Fonti vaticane: non ha fonti dirette di
informazioneIn Vaticano la pensano diversamente, e ricordano che di
fronte ai morti e alle violenze della repressione in Tibet il Papa ha la
"responsabilità di partecipazione ai dolori dell'umanità", ma "non ha fonti
dirette di informazione, non ha un nunzio o una comunità che viva lì da cui
avere notizie e chiarimenti per eventuali appelli pubblici".
Per le
stesse fonti vaticane è "diverso il caso dell'appello che oggi Papa
Ratzinger ha rivolto agli iracheni": in Iraq c'è una comunità cristiana, tra
l'altro minacciata, e mons. Rahho era un responsabile di questa comunità la cui
situazione è ben nota e presente al Papa e alla sua diplomazia.
C'è
comunque da considerare che questo Papa non lega necessariamente i propri
interventi pubblici alla attualità, seppur drammatica, e spesso dedica gli
Angelus o gli interventi dopo le udienze generali a temi anche impolitici.

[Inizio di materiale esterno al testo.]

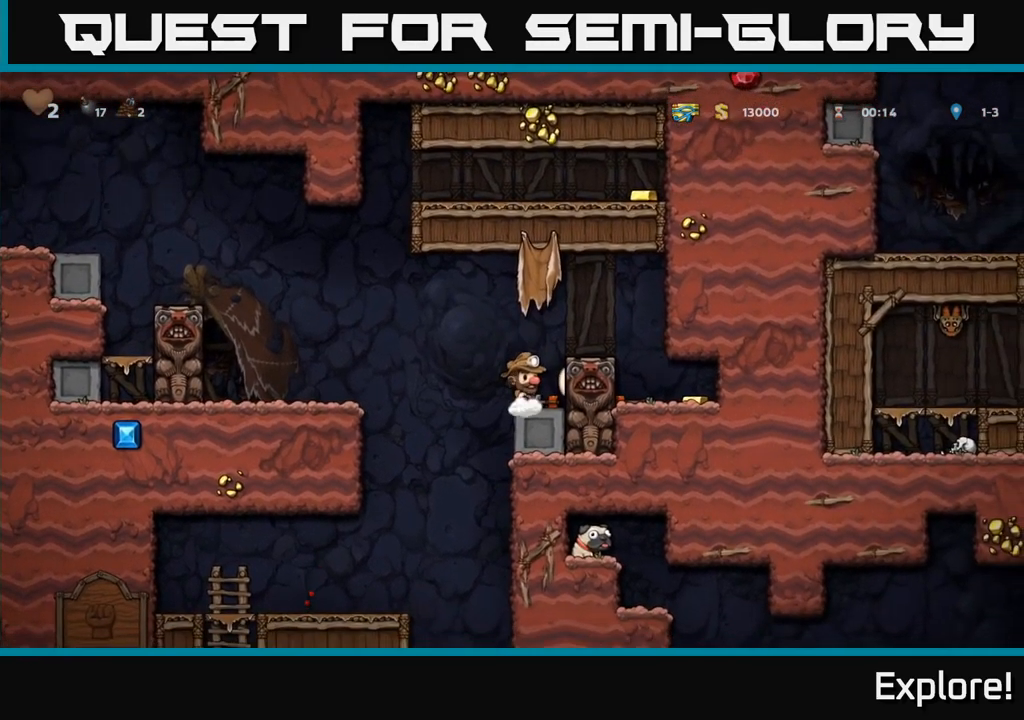
{"buttons": [], "right_stick": "center", "events": [[100, "DPAD_RIGHT", "down"], [233, "A", "up"], [383, "DPAD_RIGHT", "up"]]}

In genere inoltre non ha interesse a una lettura politica della realtà,
ed è invece molto attento agli aspetti spirituali, della testimonianza e
della dottrina cristiana. D'altra parte la sua diplomazia non si muove su temi
molto delicati senza un suo input: se per esempio con papa Wojtyla,
particolarmente nell'ultima fase della sua vita, è capitato che la
segreteria di Stato o la diplomazia pontificia abbiano suggerito prese di
posizione, è più difficile che cioò accada con papa Ratzinger. Ciò non
esclude che in futuro il Papa, anche su input del segretario di Stato Tarcisio
Bertone, decida in futuro di esprimere la propria vicinanza al Tibet
perseguitato.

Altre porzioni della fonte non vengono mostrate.